Éditions Libertalia, 2017
Julien Chuzeville

par David Noël
Après Annie Kriegel et Romain Ducoulombier, l’historien Julien Chuzeville s’est penché sur les origines du Parti communiste français. Le titre de l’ouvrage résume la thèse de l’auteur : la naissance du Parti communiste en France s’inscrit dans un « court moment » d’effervescence révolutionnaire qui touche l’Europe de 1918 à 1921 à la suite de la révolution d’Octobre 1917.
Julien Chuzeville raconte la lutte des pacifistes révolutionnaires de la Section française de l’internationale ouvrière (SFIO) et de la Confédération générale du travail (CGT) contre la guerre 1914-1918 et contre les « majoritaires de guerre » de leurs organisations respectives. La SFIO fait face à partir de 1915 à une montée des oppositions internes, celle de Jean Longuet et de ses amis et surtout celle des zimmerwaldiens du Comité pour la reprise des relations internationales (CRRI).  

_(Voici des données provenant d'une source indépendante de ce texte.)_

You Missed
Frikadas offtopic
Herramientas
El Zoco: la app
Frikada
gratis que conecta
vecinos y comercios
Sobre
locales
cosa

Lieu de rencontre des socialistes internationalistes et des syndicalistes révolutionnaires, le CRRI est à l’origine du Comité pour la Troisième Internationale (C3I). Animé par Fernand Loriot et Boris Souvarine, le C3I dépasse les 40 % des mandats dès le congrès de Strasbourg de février 1920 qui décide le retrait de la SFIO de la Deuxième Internationale. 
La motion Cachin-Frossard qui l’emporte au congrès de Tours, est en réalité une motion Loriot-Souvarine, mais, paradoxalement, du fait de l’emprisonnement des principaux animateurs du C3I, ce sont les ex-reconstructeurs qui dominent la direction de la nouvelle SFIO. 
Au fond, pour Julien Chuzeville, les premières années de l’existence du jeune Parti communiste sont marquées par un double malentendu : un premier malentendu de la part de Frossard et des ex-longuettistes qui entendaient rénover la SFIO plus que de construire un nouveau parti révolutionnaire comme c’était l’intention des membres du C3I. 
Le second malentendu est celui des syndicalistes révolutionnaires comme Monatte et ses amis du groupe de La Vie ouvrière qui ont cru pouvoir construire un parti révolutionnaire travaillant aux côtés de la CGT dans une Internationale démocratique. Ils découvrent que l’Internationale communiste, dominée par les communistes russes, ne laisse pas de marge de manœuvre à ses sections nationales et exige une subordination de la Confédération générale du travail unitaire (CGTU) au Parti communiste. Qu’ils soient exclus ou démissionnaires, Loriot, Monatte, Rosmer et Souvarine, qui avaient été à l’origine du CRRI et du C3I finissent par quitter le Parti communiste « bolchevisé » par Staline et Zinoviev. Pour l’auteur, la bolchevisation a été une « substitution politique et organisationnelle » orchestrée par la direction de l’Internationale contre les propres fondateurs du PC. 
La sympathie de Julien Chuzeville pour les « vaincus » de la bolchevisation se ressent tout au long d’un ouvrage bien documenté, agréable à lire et orné de belles reproductions en pages centrales qu’on peut conseiller à tous ceux qui s’intéressent à l’histoire du PCF.